For centuries, epilepsy was a source of mystery to scientists. Seizures were thought to be caused by everything from masturbation to demonic possession, and it wasn’t until the 1930s that a neurosurgeon showed the condition could sometimes be boiled down to specific spots in the brain. To do it, he had to open up patients’ heads and electrocute their brain tissue—while they were still conscious.
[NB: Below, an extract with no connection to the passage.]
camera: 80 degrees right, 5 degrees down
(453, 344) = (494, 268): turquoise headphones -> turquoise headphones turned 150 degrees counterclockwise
Wilder Penfield, the subject of today’s Google Doodle, was born on January 26, 1891 in Spokane, Washington. According to Vox, the Canadian-American doctor revolutionized the way we think about and treat epilepsy when he pioneered the Montreal Procedure. The operation required him to remove portions of the skulls of epilepsy sufferers to access their brains. He believed seizures were connected to small areas of brain tissue that were somehow damaged, and by removing the affected regions he could cure the epilepsy. His theory was based on the fact that people with epilepsy often experience “auras” before a seizure: vivid recollections of random scents, tastes, or thoughts.

To pinpoint the damaged brain tissue, he would have to locate the part of the brain tied to his patient’s aura. This meant that the patient would need to be awake to tell him when he struck upon the right sensation. Penfield stimulated the exposed brain tissue with an electrode, causing the patient to either feel numbness in certain limbs, experience certain smells, or recall certain memories depending on what part of the brain he touched. A local anesthetic reduced pain in the head; shocking the brain didn’t cause any pain because the organ doesn’t contain pain receptors.
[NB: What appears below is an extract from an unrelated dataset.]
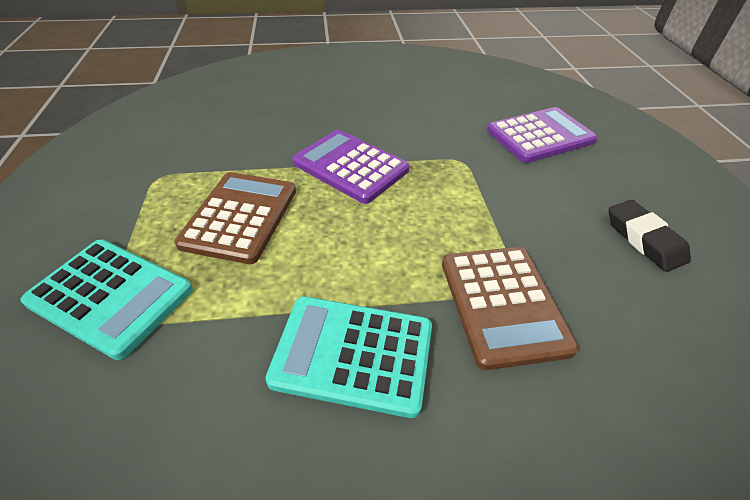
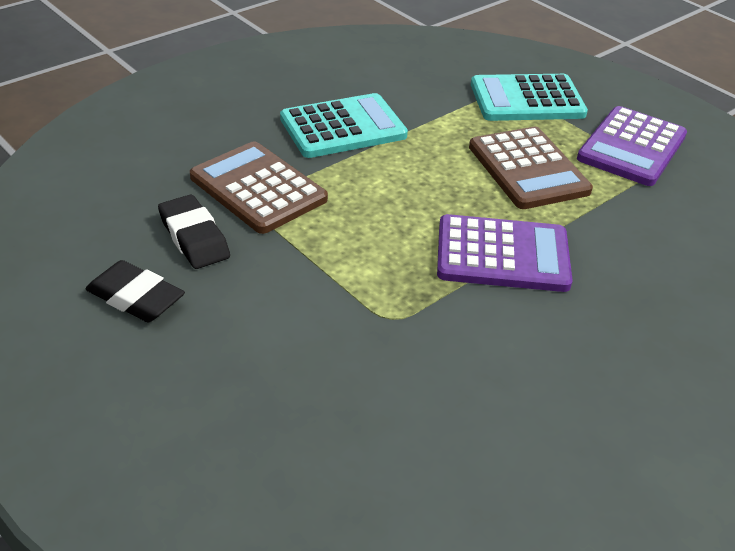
camera: 145 degrees right, 5 degrees down
(540, 136) = (313, 422): purple calculator -> purple calculator (631, 147)
(585, 274) = (194, 237): none -> black eraser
During one of his surgeries, a patient famously cried, “I smell burnt toast!” That was the same scent that visited her before each seizure, and after Penfield removed the part of her brain associated with the sensation, her epilepsy went away.

Brain surgery isn’t a cure-all for every type of epilepsy, but treatments similar to the one Penfield developed are still used today. In some cases, as much as half of the brain is removed with positive results.